Table 8 shows the Kappa and NDCG score comparison between the baseline and our CRF model. The baseline here is to rank side-effects by frequency i.e. how often are they reported in the posts of different users on the given drug. The strength of Kappa is considered “moderate” (but significant), which depicts the difficulty in identifying the side-effects of a drug just by looking at user posts in a community. The baseline performs very poorly for the anti-depressant Alprazolam, as the users suffering from anxiety disorders report a large number of side-effects most of which are not credible. On the other hand, for Levothyroxine (a drug for hypothyroidism), the baseline model performs quite well as the users report more serious symptoms and conditions associated with the drug, which also has much less expert-stated side-effects compared to Alprazolam (refer Table 4). The CRF model performs perfectly for both drugs.

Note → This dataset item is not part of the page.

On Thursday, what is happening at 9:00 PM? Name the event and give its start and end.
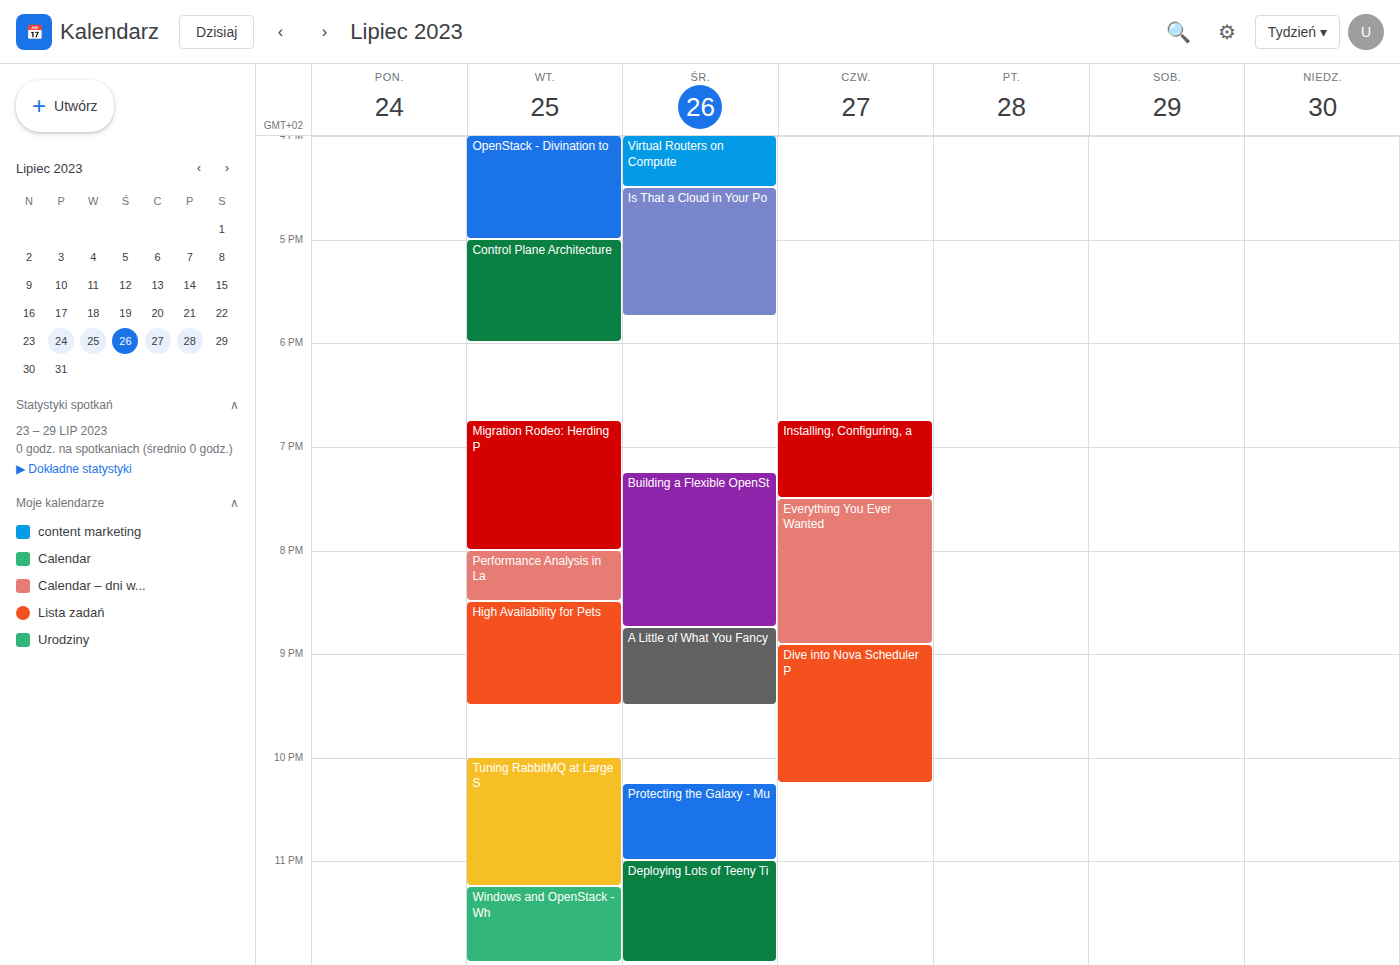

Drug Kappa Model NDCG Scores
Frequency CRF
Alprazolam, Xanax 0.471 0.31 1
Levothyroxine, Tirosint 0.409 0.94 1
Table 8: Use-Case experiment on rare drug side-effects
Drug Kappa Model NDCG Scores
Frequency CRF
Alprazolam, Xanax 0.783 0.82 1
Levothyroxine, Tirosint 0.8 0.57 0.81
Table 9: Use-Case experiment on following trustworthy users

6.2 Following Trustworthy Users

In the second use-case experiment, we evaluate how well our model can identify trustworthy users in a community. We find the top-ranked users in the community given by their trustworthiness scores (), for each of the drugs Alprazolam and Levothyroxine. As a baseline model, we consider the top-thanked contributors in the community. The moderators and facilitators of the community, listed by both models as top users, are removed from the ranked lists, in order to focus on the interesting, not obvious cases. Two judges are asked to annotate the top-ranked users listed by each model as trustworthy or not, based on the users’ posts on the target drug. The judges are asked to mark a user trustworthy if they would consider following the user in the community. Although this exercise may seem highly subjective, the Cohen’s Kappa scores show high inter-annotator agreement. The strength of agreement is considered to be “very good” for the user posts on Levothyroxine, and “good” for the Alprazolam users.

The baseline model performs poorly for Levothyroxine. The CRF model outperforms the baseline in both cases.

7 Related Work

Information Extraction (IE): There is ample work on extracting Subject-Predicate-Object (SPO) like statements from natural-language text. The survey [45] gives an overview; [36, 33, 13]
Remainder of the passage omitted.